─── Text excerpt
This rearrangement is known as a \emph{principal pivoting transform}. 

One of the variables in the independent variable tuple $z'$ will be identified as the \textit{driving variable}. We will denote this variable as $z'_{\textrm{driving}}$. Our goal is to find the vector $\vect{q}'$, together with the column in $\mat{M}'$ that will be multiplied (i.e., via the inner product operation) with $z'_{\textrm{driving}}$. We will denote this column as $\mat{M}'_{\textrm{driving}}$.

\subsubsection{Running example} 
We consider the LCP from Example 4.4.7 in \cite{Cottle:1992}:
\begin{align*}
	\begin{bmatrix} w_1 \\ w_2 \\ w_3\end{bmatrix} = \underbrace{\begin{bmatrix}-3 \\ 6 \\ -1\end{bmatrix}}_{q} + \underbrace{\begin{bmatrix}  0 & -1 & 2 & 1\\ 2 & 0 & -2 & 1 \\ -1 & 1 & 0 & 1\end{bmatrix}}_{M}\begin{bmatrix}z_1 \\ z_2 \\ z_3 \\ z_4\end{bmatrix}
\end{align*}
After some number of pivoting operations, assume that the ``dependent'' tuple $w'$ and ``independent'' tuple $z'$ consist of:
\begin{align}
	w' = \{ z_4, w_2, z_3 \} ,
	z' = \{ w_1, w_3, z_2, z_1 \} 
    \tag{1} % NOTE: Do not change equation number without changing
            % unrevised_lemke_solver_test.cc
\end{align}


\subsection{Terminology} \label{subsec:terminology}
We now introduce some terminology:
\begin{itemize}
	\item \textsc{independent w}: the tuple of variables from $w$ that (partially) comprise $z'$ in the order in which they are found in $w$  (i.e., the elements of \textsc{independent w} appear in ascending order, e.g., $\{ w_1, w_2 \}$). In the running example, \textsc{independent w} is $\{ w_1, w_3 \}$.
		\begin{itemize}
			\item  $\alpha$: the positions in $w$ of the elements from \textsc{independent w}. In the running example, $\alpha = \{ 1, 3 \}$. From the definition of \textsc{independent w}, these $w$ elements of $\alpha$ appear in ascending order.
			\item $\alpha'$: the respective indices in $z'$ of the variables from \textsc{independent w}. In the running example, $\alpha' = \{ 1, 2\}$. These $w$ elements of $\alpha'$ \emph{elements will not necessarily be present in ascending order.} 
		\end{itemize}
		Note that the elements in the ``vanilla'' tuple correspond to variable indices, while elements in the primed tuple correspond to tuple indices. Also, \textbf{observe} the invariant $w_{\alpha_i} = z'_{\alpha'_i}$.
	\item \textsc{dependent z}: the tuple of variables from $z$ that (partially) comprise $w'$ in the order in which they are found in $z$ (i.e., the elements of \textsc{dependent z} appear in ascending order, e.g., $\{ z_3, z_4 \}$). In the running example, \textsc{dependent z} is $\{ z_3, z_4 \}$.
		\begin{itemize}
			\item $\beta$: the positions in $z$ of the elements from \textsc{dependent z}. In the running example, $\beta = \{3, 4\}$ (corresponding to $z_3$ and $z_4$). From the definition of \textsc{dependent z}, these $z$ elements of $\beta$ appear in ascending order.
──────
─── Data shown
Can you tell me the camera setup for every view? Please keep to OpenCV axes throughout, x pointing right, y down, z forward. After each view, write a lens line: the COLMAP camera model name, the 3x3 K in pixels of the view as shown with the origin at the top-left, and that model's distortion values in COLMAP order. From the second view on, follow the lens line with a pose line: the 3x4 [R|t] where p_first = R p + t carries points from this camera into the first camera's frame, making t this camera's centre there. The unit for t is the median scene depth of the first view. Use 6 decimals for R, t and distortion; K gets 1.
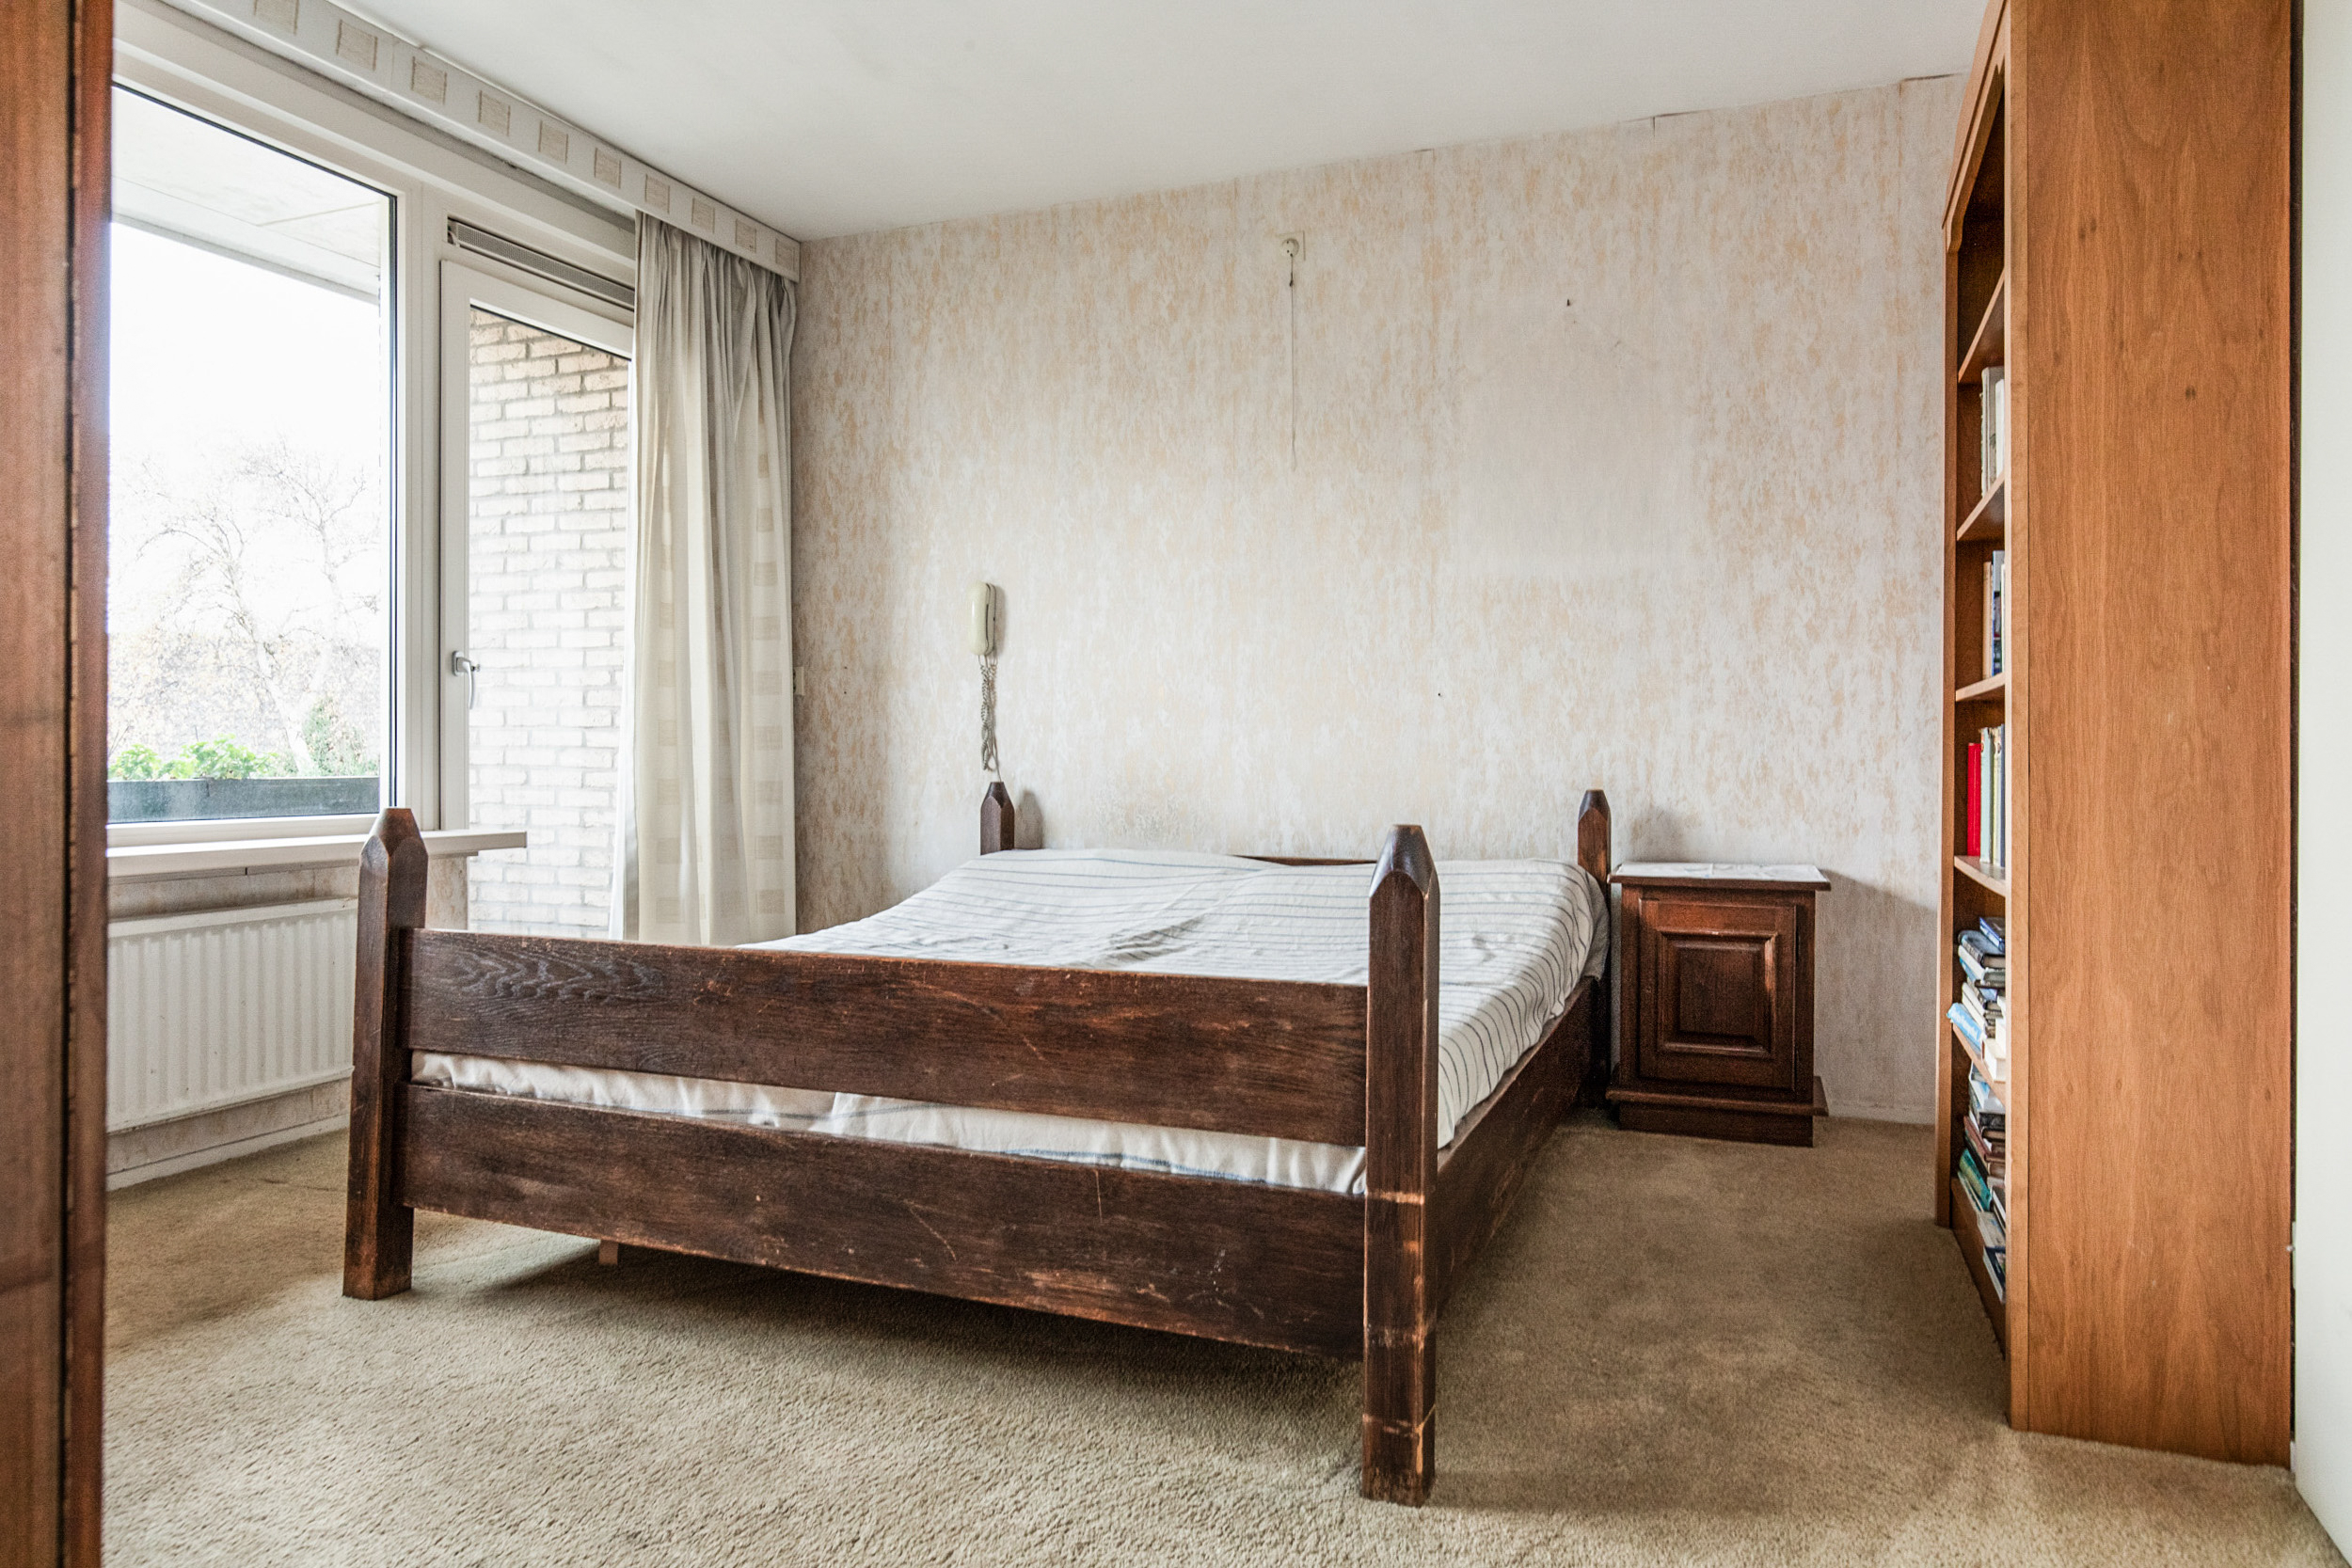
lens RADIAL K [[1490.1, 0, 1172.7], [0, 1490.1, 753.2], [0, 0, 1]] dist [-0.003685, -0.001131]
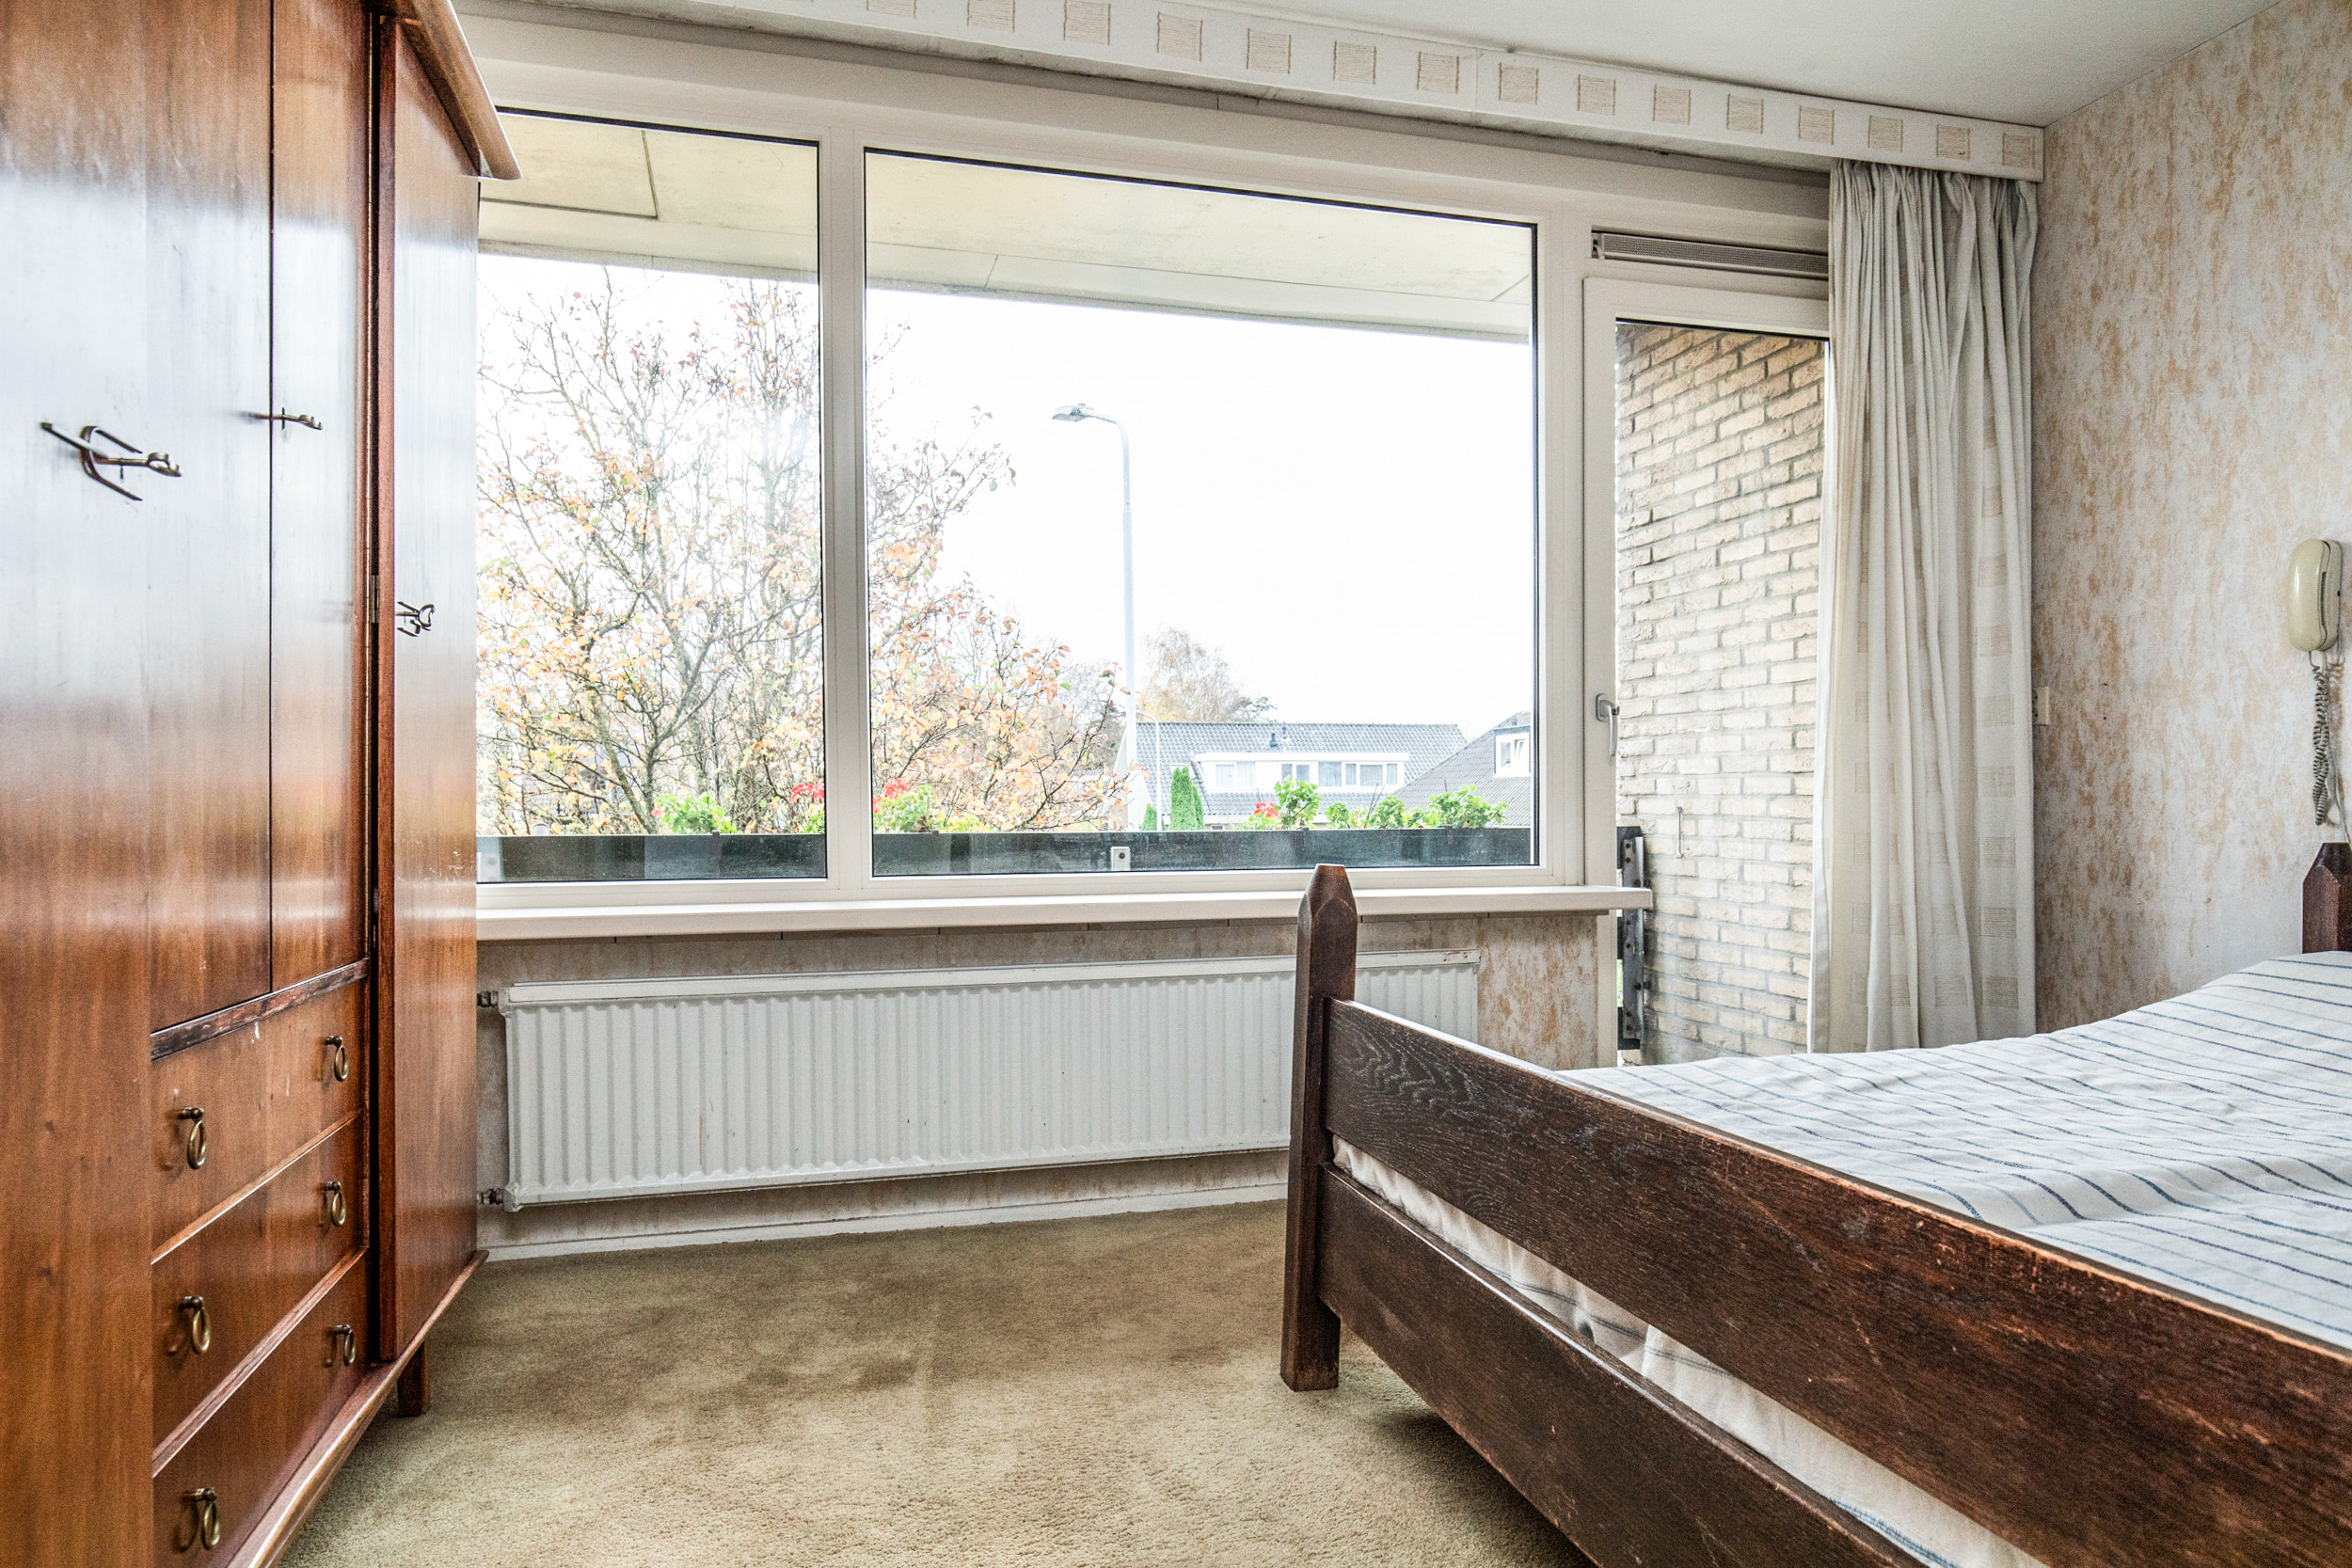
lens RADIAL K [[1471.0, 0, 1179.9], [0, 1471.0, 821.4], [0, 0, 1]] dist [-0.000169, 0.001276]
pose [[0.614637, 0.005392, -0.788792, 0.073681], [0.005852, 0.999918, 0.011395, -0.000574], [0.788788, -0.011620, 0.614555, 0.191898]]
──────
Exercise directions =>
Write the next part of the LCP pivoting text, picking up right after its last line. The data can be set aside here.

Answer box =>
			\item $\beta'$: the respective indices in $w'$ of the variables from \textsc{dependent z}. In the running example, $\beta' = \{3, 1\}$. These $z$ elements of $\alpha'$ \emph{elements will not necessarily be present in ascending order.}
		\end{itemize}
		Again, note that the elements in the ``vanilla'' tuple correspond to variable indices, while elements in the primed tuple correspond to tuple indices. Also, \textbf{observe} the invariant $z_{\beta_i} = w'_{\beta'_i}$.
	\item \textsc{dependent w}: the tuple of variables from $w$ that (partially) comprise $w'$ in the order in which they are found in $w$ (i.e., the elements of \textsc{dependent w} appear in ascending order, e.g., $\{ w_1, w_2 \}$). In the running example, \textsc{dependent w} is $\{ w_2 \}$.
		\begin{itemize}
			\item $\bar{\alpha}$: the positions in $w$ of the elements from \textsc{dependent w}. In the running example, $\bar{\alpha} = \{ 2 \}$. From the definition of \textsc{dependent w}, these $w$ elements of $\bar{\alpha}$ appear in ascending order.
			\item $\bar{\alpha}'$: the respective indices in $w'$ of the variables from \textsc{dependent w}. In the running example, $\bar{\alpha}' = \{ 2 \}$. These $w$ elements of $\bar{\alpha}$'s \emph{elements are not necessarily present in ascending order}.
		\end{itemize}
		Again, note that the elements in the ``vanilla'' tuple correspond to variable indices, while elements in the primed tuple correspond to tuple indices. Also, \textbf{observe} the invariant $w_{\bar{\alpha}_i} = w'_{\bar{\alpha}'_i}$.
	\item \textsc{independent z}: the tuple of variables from $z$ that (partially) comprise $z'$ in the order in which they are found in $z$ (i.e., the elements of \textsc{independent z} appear in ascending order, e.g., $\{ z_1, z_2 \}$). In the running example, \textsc{independent z} is $\{ z_1, z_2 \}$. The elements in \textsc{independent z} are present in ascending order (e.g., $\{ z_1, z_2 \}$).
		\begin{itemize}
			\item $\bar{\beta}$: one greater, respectively, than the positions in $z$ of the elements from \textsc{independent z}. In the running examples, $\bar{\beta} = \{1, 2 \}$. From the definition of \textsc{independent z}, the elements of $\bar{\beta}$'s elements appear in ascending order.
			\item $\bar{\beta}'$: the respective indices in $z'$ of the variables from \textsc{independent z}. In the running example, $\bar{\beta}' = \{4, 3 \}$. These $z$ elments of $\bar{\beta}'$ \emph{elements are not necessarily present in ascending order}.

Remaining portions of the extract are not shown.